The need of the hour is also to start with the youngest age groups, experts say.

“We’re seeing quite a few climate education resources for students in middle school or high school, but for younger students, there is a huge resource gap,” says Keya Lamba, co-founder of Earth Warriors, an international organisation that seeks to empower schools to embed a solutions-based climate curriculum.

Citing recent research published in the journal PLOS One, Shweta Bahri, another co-founder of Earth Warriors, stressed that if just 16 per cent of kids in high- and middle-income countries received climate education, there could be a reduction in carbon emissions in the future by about 19 gigatons.

“COP27 in Egypt is fast approaching – we hope to see a dedicated panel discussion at the conference that addresses climate education as a valuable tool for climate action,” Ms Bahri says.

“Governments must work faster to incorporate climate education into curriculums, to create a timeline for its implementation and make it a reality for all schools. Too often it’s talked about, and nothing is ever done,” she adds.

Ms Balaji concurs.

“While climate education was one of the topics brought up in COP26, and there were lots of expectations, it kind of fizzled away and no major actions were taken,” she adds.

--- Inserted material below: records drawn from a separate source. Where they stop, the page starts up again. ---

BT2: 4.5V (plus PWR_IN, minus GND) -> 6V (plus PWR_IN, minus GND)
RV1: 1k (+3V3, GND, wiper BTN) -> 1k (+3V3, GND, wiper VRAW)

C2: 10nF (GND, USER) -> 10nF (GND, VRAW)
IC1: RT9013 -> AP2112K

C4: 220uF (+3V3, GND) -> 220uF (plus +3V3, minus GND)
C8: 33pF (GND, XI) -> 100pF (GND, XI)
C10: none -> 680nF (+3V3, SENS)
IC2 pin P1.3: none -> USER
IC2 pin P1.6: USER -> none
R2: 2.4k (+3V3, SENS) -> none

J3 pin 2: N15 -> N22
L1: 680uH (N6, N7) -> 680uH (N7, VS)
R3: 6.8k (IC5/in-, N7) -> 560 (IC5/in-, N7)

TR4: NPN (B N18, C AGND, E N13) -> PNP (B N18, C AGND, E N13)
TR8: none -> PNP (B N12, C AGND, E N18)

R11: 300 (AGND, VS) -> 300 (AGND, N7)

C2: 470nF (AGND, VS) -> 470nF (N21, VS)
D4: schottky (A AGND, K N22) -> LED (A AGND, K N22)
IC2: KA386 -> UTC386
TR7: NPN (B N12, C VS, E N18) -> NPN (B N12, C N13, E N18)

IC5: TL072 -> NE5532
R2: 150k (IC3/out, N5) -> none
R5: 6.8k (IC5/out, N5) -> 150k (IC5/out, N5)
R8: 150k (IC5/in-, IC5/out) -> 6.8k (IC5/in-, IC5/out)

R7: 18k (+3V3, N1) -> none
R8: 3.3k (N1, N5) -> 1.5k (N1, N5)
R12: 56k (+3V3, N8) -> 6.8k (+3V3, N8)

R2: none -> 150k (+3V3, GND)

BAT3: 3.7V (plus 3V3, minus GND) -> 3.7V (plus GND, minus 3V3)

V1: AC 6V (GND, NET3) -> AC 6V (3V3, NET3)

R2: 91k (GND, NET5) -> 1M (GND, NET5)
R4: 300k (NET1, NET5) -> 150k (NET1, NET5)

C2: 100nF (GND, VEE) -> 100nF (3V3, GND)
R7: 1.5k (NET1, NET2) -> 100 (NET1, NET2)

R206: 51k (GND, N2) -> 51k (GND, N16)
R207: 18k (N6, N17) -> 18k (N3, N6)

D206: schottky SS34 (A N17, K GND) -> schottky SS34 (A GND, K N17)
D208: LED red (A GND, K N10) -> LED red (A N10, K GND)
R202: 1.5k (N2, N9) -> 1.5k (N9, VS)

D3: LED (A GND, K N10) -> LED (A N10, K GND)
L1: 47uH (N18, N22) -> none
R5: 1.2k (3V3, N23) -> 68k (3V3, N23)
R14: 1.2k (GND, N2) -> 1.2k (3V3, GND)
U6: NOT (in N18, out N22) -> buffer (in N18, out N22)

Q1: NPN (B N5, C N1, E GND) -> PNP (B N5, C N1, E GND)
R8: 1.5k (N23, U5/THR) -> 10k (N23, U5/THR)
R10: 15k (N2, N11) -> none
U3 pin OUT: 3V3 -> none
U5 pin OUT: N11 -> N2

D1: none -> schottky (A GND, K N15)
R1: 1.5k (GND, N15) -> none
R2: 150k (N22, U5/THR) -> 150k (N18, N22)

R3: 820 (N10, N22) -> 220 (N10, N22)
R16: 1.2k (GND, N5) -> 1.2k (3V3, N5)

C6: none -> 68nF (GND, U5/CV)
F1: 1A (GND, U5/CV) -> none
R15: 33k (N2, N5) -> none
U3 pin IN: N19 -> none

In COP27, the CAG researcher hopes tangible goals are set to strengthen the capacity of educators and teachers across the globe to deliver accurate information to their classrooms on climate change.

Experts point out that while climate change finds cursory mention in subjects like Social Science and Environmental Studies, a separate universally-agreed pedagogy for climate change with a learning continuum is lacking in many countries.

COP27 can be a platform where these issues are addressed and tangible goals are set for introducing climate change education to classrooms.

“Every time at COP events, the outcome is lukewarm, so I am hoping something concrete comes out of this one and climate change education is at the forefront of discussions,” the Chennai-based researcher says.

COP2, experts say, can also spark progress by funneling funds towards climate education, especially for schools in resource-limited settings.

“Finance and collaborations have the potential to be the biggest accelerators of climate action. Nonprofits and other impact entities are best placed to support the on-ground implementation of climate education policies,” says Jai Warrier, co-founder of the Bangalore-based non-profit Initiative for Climate Action.

Mr Warrier says there is an urgent need via COP27 to finance the collection of more localised climate data, to make them easily accessible for educators and individuals, and for creating incentive structures for climate content creators, trainers, and others to deliver this information in classrooms.

“It is absolutely crucial to strengthen teachers’ and educators’ capacities to deliver accurate information, integrate local content, and promote critical thinking about climate change mitigation and adaptation,” Ms Balaji noted.